> _WHAT THIS TASK INVOLVES_
Look through the records below for the line with "The omnichannel approach" and the line with "competitive market.", then return those lines and all lines between, exactly.

> _DATA FOR THIS TASK_
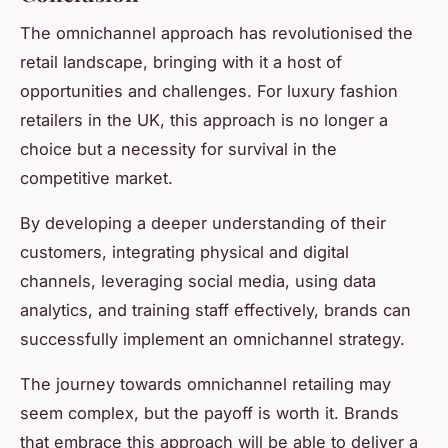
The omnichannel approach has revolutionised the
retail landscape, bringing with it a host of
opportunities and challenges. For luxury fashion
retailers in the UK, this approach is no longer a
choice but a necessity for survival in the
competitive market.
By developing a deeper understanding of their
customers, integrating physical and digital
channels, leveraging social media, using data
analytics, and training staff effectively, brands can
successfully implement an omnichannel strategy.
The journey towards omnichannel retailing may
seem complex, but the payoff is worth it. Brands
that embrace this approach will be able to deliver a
...
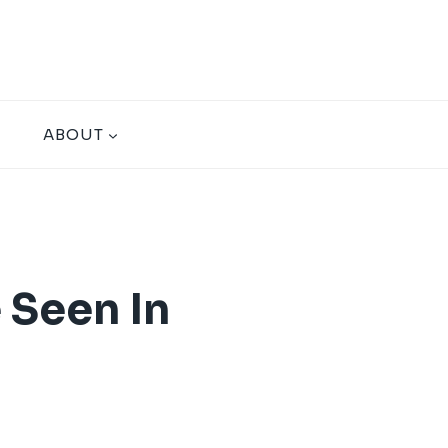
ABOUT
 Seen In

> _PROBLEM SOLUTION_
The omnichannel approach has revolutionised the
retail landscape, bringing with it a host of
opportunities and challenges. For luxury fashion
retailers in the UK, this approach is no longer a
choice but a necessity for survival in the
competitive market.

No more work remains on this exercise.